Although only rarely, we found some cases in which our algorithm did not work as expected. Based on our analysis of testing data, we found under-segmentation usually occurs when several small elongated puncta are clustered together, like the position marked in Figure 7B. Since such a feature is elongated and consists of few voxels, it tends to be fitted by a Gaussian with an axis larger than its actual radius.
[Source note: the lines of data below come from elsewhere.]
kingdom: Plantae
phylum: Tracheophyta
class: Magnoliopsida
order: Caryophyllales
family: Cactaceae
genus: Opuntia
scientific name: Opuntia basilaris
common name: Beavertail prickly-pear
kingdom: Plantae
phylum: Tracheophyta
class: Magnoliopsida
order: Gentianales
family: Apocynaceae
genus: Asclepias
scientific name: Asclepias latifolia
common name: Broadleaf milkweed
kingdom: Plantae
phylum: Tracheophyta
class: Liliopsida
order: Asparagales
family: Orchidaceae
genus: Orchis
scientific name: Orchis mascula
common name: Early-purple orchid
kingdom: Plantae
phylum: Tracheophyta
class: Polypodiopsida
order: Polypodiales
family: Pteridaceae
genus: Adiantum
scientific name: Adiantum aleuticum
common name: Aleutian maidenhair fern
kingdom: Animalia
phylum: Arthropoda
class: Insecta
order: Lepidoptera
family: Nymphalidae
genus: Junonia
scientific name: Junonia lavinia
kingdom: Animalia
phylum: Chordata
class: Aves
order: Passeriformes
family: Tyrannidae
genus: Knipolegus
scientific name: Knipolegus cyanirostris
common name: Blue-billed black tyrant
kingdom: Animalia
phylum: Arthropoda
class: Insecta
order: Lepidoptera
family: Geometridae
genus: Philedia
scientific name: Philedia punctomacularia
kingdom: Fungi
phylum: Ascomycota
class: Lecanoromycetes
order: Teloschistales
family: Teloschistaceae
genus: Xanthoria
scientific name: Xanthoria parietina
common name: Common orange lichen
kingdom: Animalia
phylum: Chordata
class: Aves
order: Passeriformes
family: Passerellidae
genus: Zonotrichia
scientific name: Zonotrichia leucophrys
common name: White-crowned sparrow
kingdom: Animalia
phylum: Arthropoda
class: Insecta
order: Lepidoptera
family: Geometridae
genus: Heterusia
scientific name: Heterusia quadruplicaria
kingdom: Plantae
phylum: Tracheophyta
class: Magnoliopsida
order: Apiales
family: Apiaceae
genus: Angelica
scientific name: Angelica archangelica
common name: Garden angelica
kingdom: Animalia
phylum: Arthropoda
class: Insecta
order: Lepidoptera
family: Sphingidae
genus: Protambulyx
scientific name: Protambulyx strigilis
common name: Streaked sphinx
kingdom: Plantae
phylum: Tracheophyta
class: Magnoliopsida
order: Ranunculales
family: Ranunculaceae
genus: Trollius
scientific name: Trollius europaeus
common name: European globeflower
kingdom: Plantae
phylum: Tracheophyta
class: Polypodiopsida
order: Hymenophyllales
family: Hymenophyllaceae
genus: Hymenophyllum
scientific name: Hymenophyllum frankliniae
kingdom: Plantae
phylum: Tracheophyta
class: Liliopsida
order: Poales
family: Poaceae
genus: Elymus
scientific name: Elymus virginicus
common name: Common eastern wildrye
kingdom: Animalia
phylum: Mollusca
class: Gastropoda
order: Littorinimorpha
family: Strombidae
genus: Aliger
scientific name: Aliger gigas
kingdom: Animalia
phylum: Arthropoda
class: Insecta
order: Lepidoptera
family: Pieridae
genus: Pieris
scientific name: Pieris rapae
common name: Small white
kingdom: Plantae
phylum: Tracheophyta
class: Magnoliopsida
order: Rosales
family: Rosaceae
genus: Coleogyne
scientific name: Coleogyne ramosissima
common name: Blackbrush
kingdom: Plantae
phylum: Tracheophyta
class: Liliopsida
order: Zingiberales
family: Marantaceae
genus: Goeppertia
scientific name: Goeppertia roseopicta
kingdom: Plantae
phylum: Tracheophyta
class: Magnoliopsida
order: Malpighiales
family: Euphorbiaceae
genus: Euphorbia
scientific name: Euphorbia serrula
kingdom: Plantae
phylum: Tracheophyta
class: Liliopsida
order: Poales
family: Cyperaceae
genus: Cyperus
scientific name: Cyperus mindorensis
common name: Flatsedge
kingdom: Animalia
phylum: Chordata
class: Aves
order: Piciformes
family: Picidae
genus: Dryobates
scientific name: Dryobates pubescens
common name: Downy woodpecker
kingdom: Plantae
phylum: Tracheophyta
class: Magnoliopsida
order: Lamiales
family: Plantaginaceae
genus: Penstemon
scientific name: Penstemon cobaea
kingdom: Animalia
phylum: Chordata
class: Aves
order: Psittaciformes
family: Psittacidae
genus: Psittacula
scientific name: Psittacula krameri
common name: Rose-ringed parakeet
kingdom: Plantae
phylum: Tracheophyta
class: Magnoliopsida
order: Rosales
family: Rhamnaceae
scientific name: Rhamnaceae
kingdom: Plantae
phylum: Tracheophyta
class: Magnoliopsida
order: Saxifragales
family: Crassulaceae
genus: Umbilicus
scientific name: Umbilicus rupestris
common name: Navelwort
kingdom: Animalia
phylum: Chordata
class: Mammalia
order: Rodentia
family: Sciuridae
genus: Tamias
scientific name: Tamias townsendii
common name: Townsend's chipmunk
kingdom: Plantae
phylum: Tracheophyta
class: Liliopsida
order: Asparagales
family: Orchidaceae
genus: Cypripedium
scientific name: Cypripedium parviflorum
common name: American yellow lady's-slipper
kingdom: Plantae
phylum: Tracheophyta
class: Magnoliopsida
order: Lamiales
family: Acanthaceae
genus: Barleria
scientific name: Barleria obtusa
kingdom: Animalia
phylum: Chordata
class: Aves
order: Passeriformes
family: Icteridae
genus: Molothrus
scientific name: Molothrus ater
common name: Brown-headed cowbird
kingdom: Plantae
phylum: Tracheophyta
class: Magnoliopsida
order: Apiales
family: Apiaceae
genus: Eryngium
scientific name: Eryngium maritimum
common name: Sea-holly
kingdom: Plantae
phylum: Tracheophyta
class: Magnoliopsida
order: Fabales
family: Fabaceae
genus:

Then mean-shift uses this overestimated radius value to adjust the Gaussian position, which can end up in the middle of several small puncta. Over-segmentation occurs when large saturated puncta have unusual shapes. Our method might separate it into several convex shapes. In such cases, the actual number of puncta can be hard to determine, even by an expert biologist. Fortunately, these saturated big puncta are easy to spot and can be treated differently. Our method for calculating the confidence scores of puncta can readily help us locate these problematic regions.